For the last one, we’re looking at a classic: Lawrence of Arabia (1962). I find it hard to believe that a reader of this site would not be familiar with this David Lean masterpiece but if you’re not, it follows the true story of T.E. Lawrence (Peter O’Toole), a military man who doesn’t seem to like the military or his quiet job of drawing maps. He is fascinated with the desert, Arab culture, and the area of the world that his home country seems to consider so beneath them. After a chance promotion, he attempts to galvanize the Arab tribes to govern themselves in order to kick the British out of their homeland. When this dream eventually collapses in front of him, he returns to England, believing there to be nothing left for him in a place where he once commanded armies of men and was seen as a revolutionary leader.

Lawrence of Arabia is one of the best movies ever made for a reason. It’s very nearly perfect and each performance in it can bring tears to your eyes. O’Toole and Omar Sharif have a palpable chemistry and Alec Guinness as Prince Fasial is the personification of “heavy is the head that wears the crown.” He manages to keep his seat at the table by knowing how to play both sides and when a general of the British Army comments on his hardness, he reminds him that this is what it means to be a king. It’s a film about how power can be gathered and garnered, and how ultimately everything can be destroyed by the very people the rebellion was trying to serve.

Lawrence could be kin to Rachel Sennott’s PJ in that he allows himself to believe his own hype, asking his men to walk on water and thinking his power is so potent that he can go unnoticed by Turkish guards in an occupied town.
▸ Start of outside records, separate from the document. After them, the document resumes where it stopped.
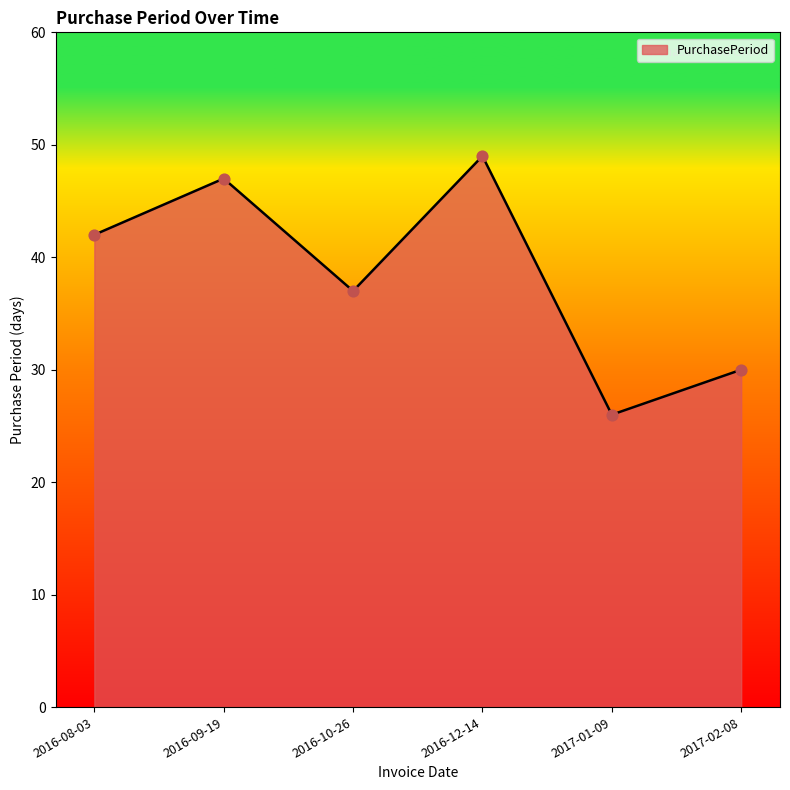

Between 2016-09-19 and 2017-02-08, which is larger?

2016-09-19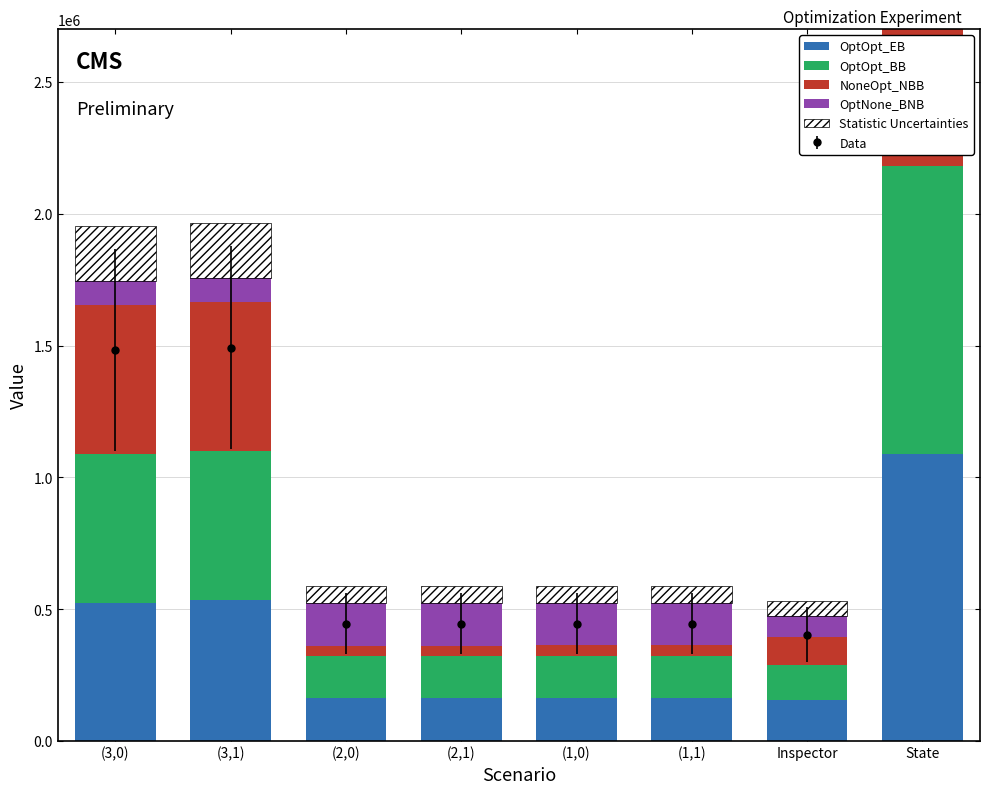

Are the bars horizontal?

No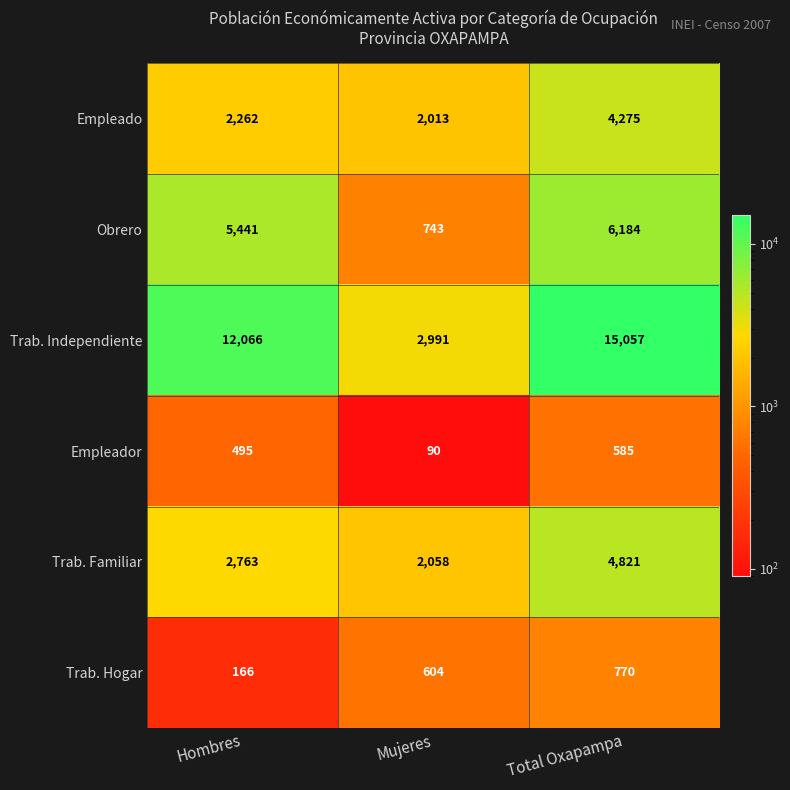

What is the sum of the Trab. Hogar values at Mujeres and Hombres?

770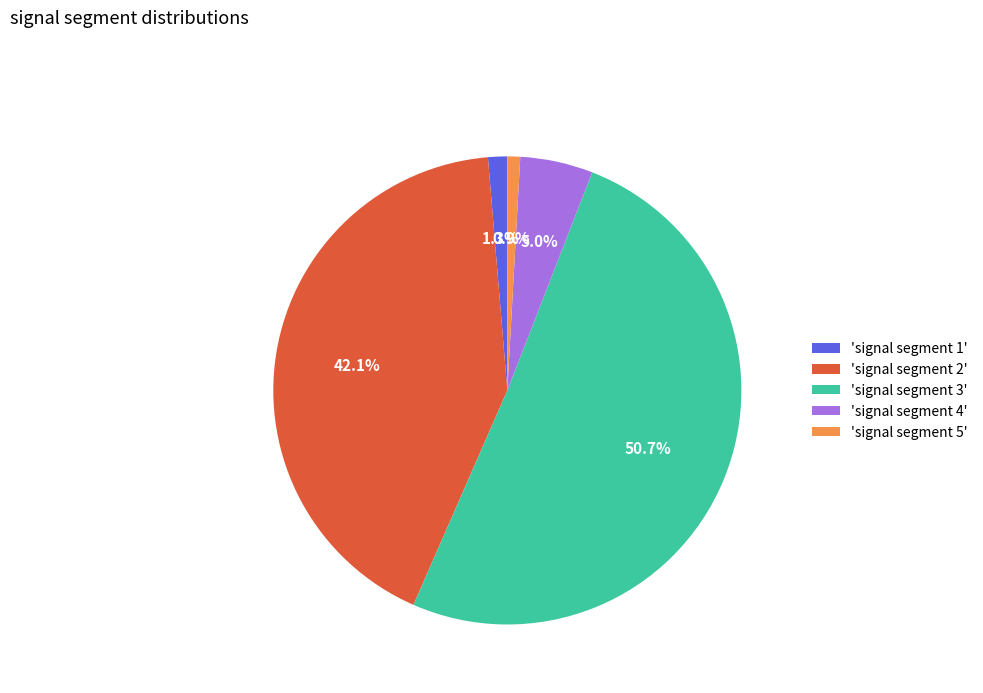

Which category has the biggest portion of the pie?

'signal segment 3'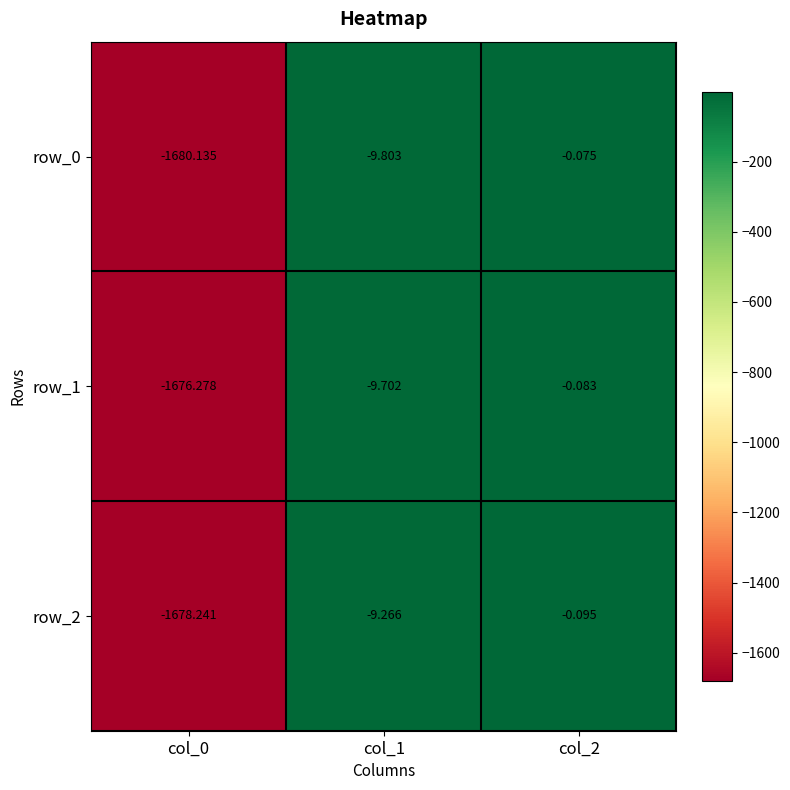

At which category is the sum across all series the highest?

col_2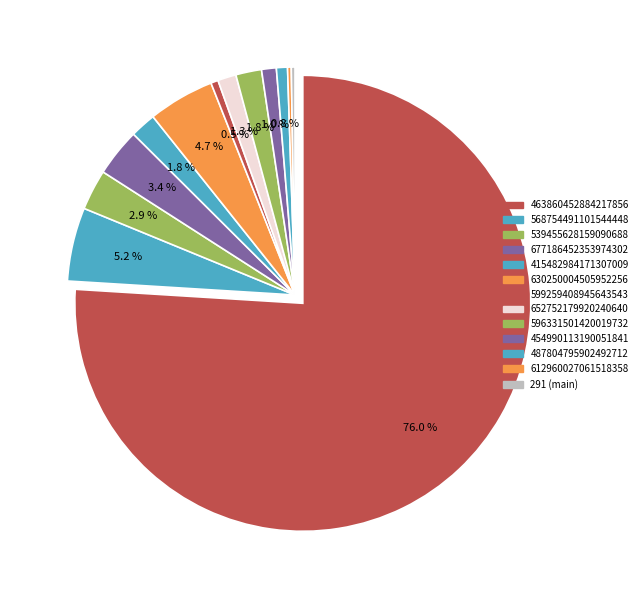

Is the sum of 4 and 13 greater than half?

No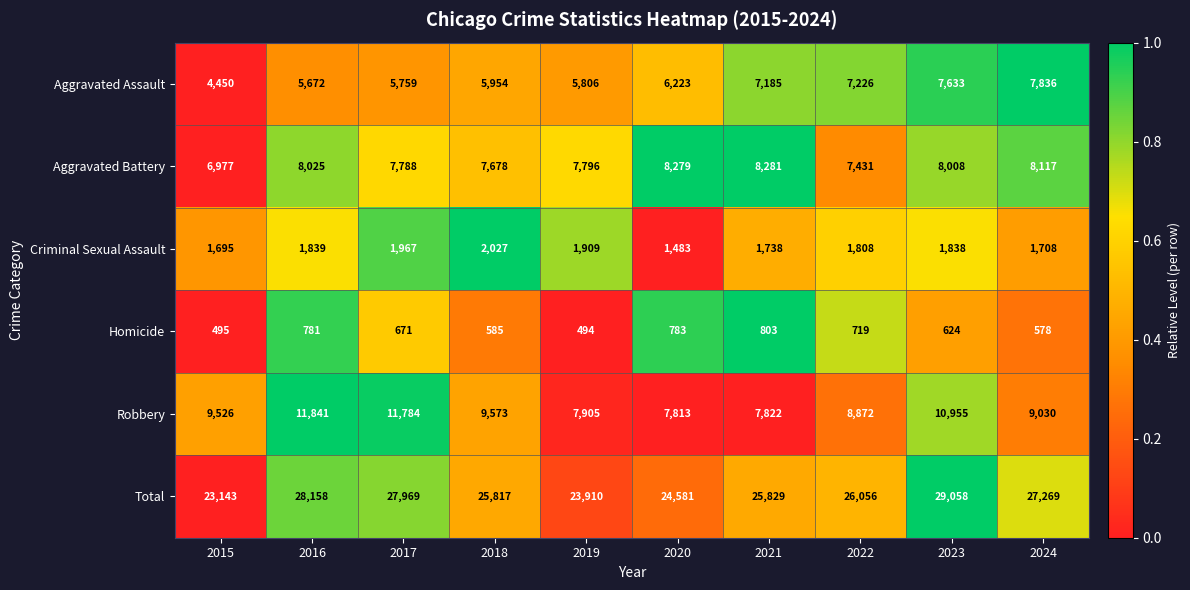

How many values in the Robbery series are below 9526?

5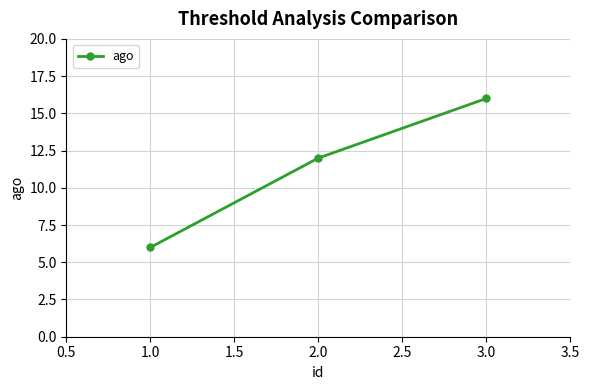

The chart shows a value of 6 at 1.0. True or false?

True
Throughout the film, we see events that spin out of his control, and even still, he thinks he has a handle on what he’s doing. The armies cobbled together from the tribes eventually assume he’ll leave them behind once he can, but Lawrence is not happy to be returning to England when the time comes. He, like Paul Dano’s Keith Gill, was involved on the level he was because he saw potential where others saw a silly, little people.

Through a variety of avenues, revolutions rise up in history. They all have different goals and approaches, and many have leaders that are the face of it despite themselves. The one thing that remains a common denominator is that the power comes from sheer numbers and that within each one, we see what’s possible when our ire is turned towards the structures in place rather than ourselves.